LEE YUNHO GROUP RESEARCH PROGRAM
We have a responsibility to provide plausible resolutions to the global energy/environmental problem for future generations. Our goal is to investigate fundamental inorganic and bioinorganic chemical principles by learning from Nature and then adapt these concepts to future catalyst designs for energy applications. Our research focuses on understanding various biological catalytic reactions, particularly those based on the activation of energy-related small molecules (such as H2, COx, and NOx,) and then seek to accomplish similar catalytic activation using a biomimetic methodology. We incorporate a systematic approach based on the known active-site structures and design ligand architectures that accommodate the necessary steric and electronic environments to a metal site to achieve efficient and controllable synthetic catalysts. Brief descriptions of our research projects are provided below.
C1 Conversion at Mononuclear Metal Center
Developing a new synthetic carbon fixation methodology is receiving great attention due to its relevance to the global energy and environmental issues. As a C1 source, CO2 and CO can be the promising candidate to run a sustainable carbon cycle. Many transition metal complexes have been utilized in CO2 and CO conversions because of their fundamental bond-forming character with such small molecules. The utilization of earth-abundant transition metals is recently drawing much attention due to its potential economic advantages. In Nature, an efficient catalytic transformation of both CO2 and CO occurs in an enzyme possessing a nickel containing active site. In carbon monoxide dehydrogenase/acetyl-CoA synthase (CODH/ACS), CO is generated from the reduction of CO2 by CODH, and then delivered to the active site of ACS where acetyl-CoA is catalytically generated. In both active sites of enzymes important C-O bond activation and C-C bond formation occur at a 4-coordinate nickel center. Geometry and electronic structure of each nickel center are crucial to control the reactivity of corresponding nickel-carbon species. In order to explore the transformation of CO2 and CO at a 4-coordinate metal center, we work with a series of 4-coordinate metal-CO2 (and CO) complexes supported by a PEP pincer-type ligand; E = N, P, Si.
Carbon Dioxide Activation at a Bimetallic Center
Much attention has been devoted to synthetic systems that use carbon dioxide as a potential C1 source, and also reduce CO2 to a useable carbon-based fuel, which are both promising solutions to help the global energy crisis.

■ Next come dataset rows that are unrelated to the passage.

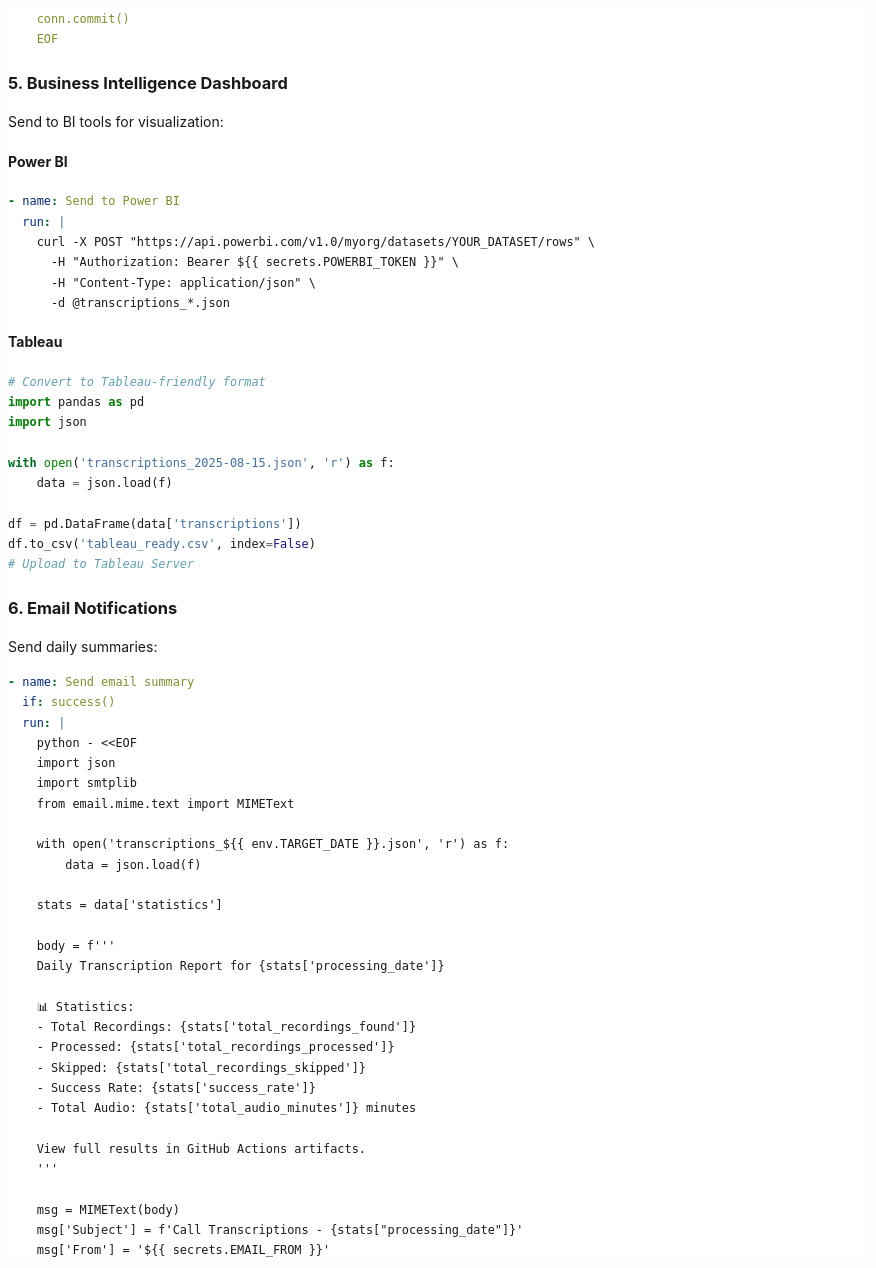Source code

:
 ```yaml
    conn.commit()
    EOF
```

### 5. Business Intelligence Dashboard
Send to BI tools for visualization:

#### Power BI
```yaml
- name: Send to Power BI
  run: |
    curl -X POST "https://api.powerbi.com/v1.0/myorg/datasets/YOUR_DATASET/rows" \
      -H "Authorization: Bearer ${{ secrets.POWERBI_TOKEN }}" \
      -H "Content-Type: application/json" \
      -d @transcriptions_*.json
```

#### Tableau
```python
# Convert to Tableau-friendly format
import pandas as pd
import json

with open('transcriptions_2025-08-15.json', 'r') as f:
    data = json.load(f)

df = pd.DataFrame(data['transcriptions'])
df.to_csv('tableau_ready.csv', index=False)
# Upload to Tableau Server
```

### 6. Email Notifications
Send daily summaries:

```yaml
- name: Send email summary
  if: success()
  run: |
    python - <<EOF
    import json
    import smtplib
    from email.mime.text import MIMEText
    
    with open('transcriptions_${{ env.TARGET_DATE }}.json', 'r') as f:
        data = json.load(f)
    
    stats = data['statistics']
    
    body = f'''
    Daily Transcription Report for {stats['processing_date']}
    
    📊 Statistics:
    - Total Recordings: {stats['total_recordings_found']}
    - Processed: {stats['total_recordings_processed']}
    - Skipped: {stats['total_recordings_skipped']}
    - Success Rate: {stats['success_rate']}
    - Total Audio: {stats['total_audio_minutes']} minutes
    
    View full results in GitHub Actions artifacts.
    '''
    
    msg = MIMEText(body)
    msg['Subject'] = f'Call Transcriptions - {stats["processing_date"]}'
    msg['From'] = '${{ secrets.EMAIL_FROM }}'
```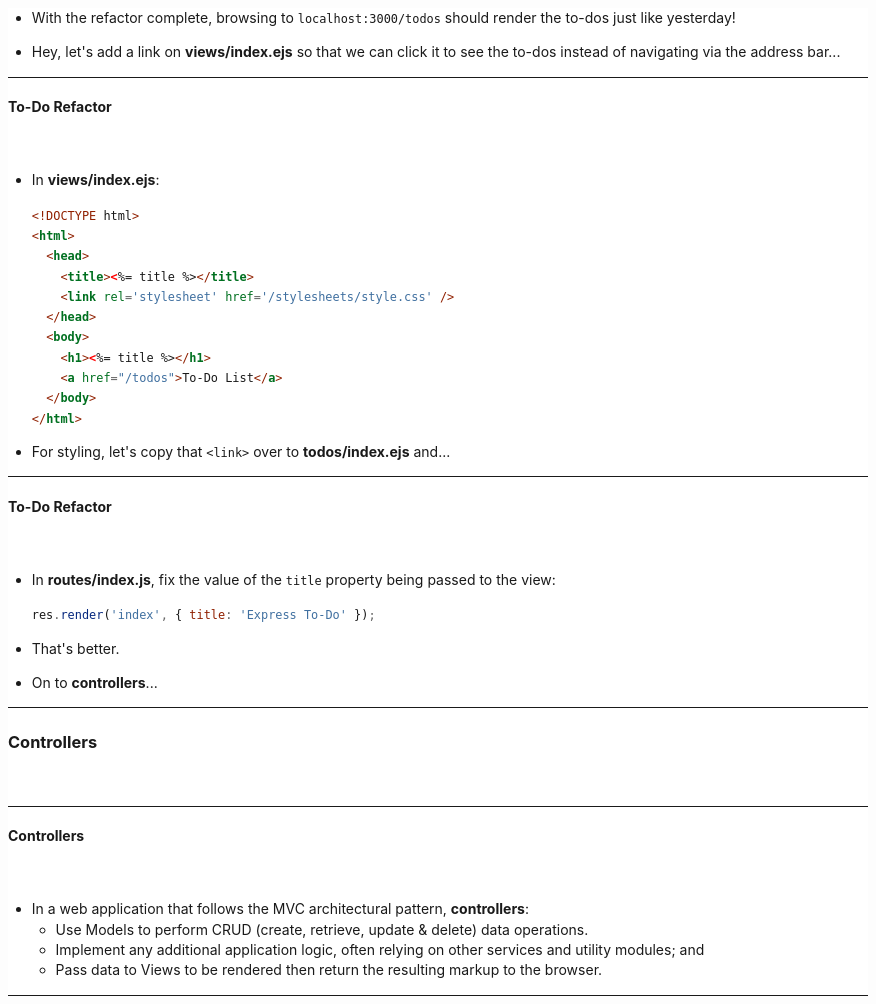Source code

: - With the refactor complete, browsing to `localhost:3000/todos` should render the to-dos just like yesterday!

- Hey, let's add a link on **views/index.ejs** so that we can click it to see the to-dos instead of navigating via the address bar...

---
#### To-Do Refactor
<br>

- In **views/index.ejs**:

	```html
	<!DOCTYPE html>
	<html>
	  <head>
	    <title><%= title %></title>
	    <link rel='stylesheet' href='/stylesheets/style.css' />
	  </head>
	  <body>
	    <h1><%= title %></h1>
	    <a href="/todos">To-Do List</a>
	  </body>
	</html>
	```

- For styling, let's copy that `<link>` over to **todos/index.ejs** and...

---
#### To-Do Refactor
<br>

- In **routes/index.js**, fix the value of the `title` property being passed to the view:

	```js
	res.render('index', { title: 'Express To-Do' });
	```

- That's better.

- On to **controllers**...

---
### Controllers
<br>

---
#### Controllers
<br>

- In a web application that follows the MVC architectural pattern, **controllers**:
	- Use Models to perform CRUD (create, retrieve, update & delete) data operations.
	- Implement any additional application logic, often relying on other services and utility modules; and
	- Pass data to Views to be rendered then return the resulting markup to the browser.

---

Biologically, carbon dioxide is reversibly converted to CO and H2O at the hetero-dinuclear site in the Ni,Fe-cluster of carbon monoxide dehydrogenase. Our research focus is to develop asymmetric bimetallic complexes utilizing anionic bridging amido/imido ligands as synthetic CO2 activation catalysts. These constructs should effectively mimic the distinct electronic environments contained in the CODH active site. Such binucleating ligands have previously not been reported with late metals, therefore, key fundamental explorations will be possible.
Metal-to-ligand Multiple Bonds
Various transition metal complexes involving metal-to-ligand multiple bonds can be utilized for various C-C, C-N and C-O coupling reactions via a group transfer and/or C-H bond activation. The species possessing metal-to-ligand multiple bond(s), such as carbyne, oxo, imido and nitrido are proposed as reactive intermediates. Due to the importance of atom economy in synthesis and environmentally benign chemical industry, such species have attracted much attention in recent years particularly for the group transfer reactions. However, the 1st-row late transition metal complexes possessing metal-to-ligand multiple bond(s) are relatively rare due to the instability of the multiple bonds between an electron-rich metal ion and a π-basic ligand. Stability of such metal complexes can be adjusted by altering/tuning a local geometry and electronics about a metal ion, where the reactive intermediate species can be dramatically stabilized at room temperature. Our research is currently targeting to stabilize and isolate such unstable species with the 1st-row late transition metals and ultimately utilize their reactive tendency for the catalytic group transfer chemistry.
Photophysical Property of a Copper Complex
Recent development of luminescent molecular systems has been rapidly expanded with accompanying photophysical properties for the desired functions such as biological imaging, photochemical catalysis and electroluminescent devices. Especially along with various organic molecular emitters, phosphorescent transition metal complexes have been intensively studied for the OLED application. With the tendency of strong spin-orbit coupling, heavy transition metals are known to enhance the quantum efficiency by utilizing both singlet and triplet excitons. But this is somewhat limited to the few phosphorescent emitters employing expensive and rare noble metals such as iridium and ruthenium. Due to the rapid growing global market price of such rare metals, the emitters utilizing earth abundant metals are currently drawing attraction due to their economic advantage and stable supply. Unusual photophysical properties of a series of copper complexes supported by phosphine containing ligands are recently reported with tunable emission wavelength and reasonably quantum efficiency. Photophysical property of metal complexes can be adjusted by altering a local geometry about a metal center. In this project, we develop a new copper system where we can examine how the geometrical change of a metal ion affects on the emission properties.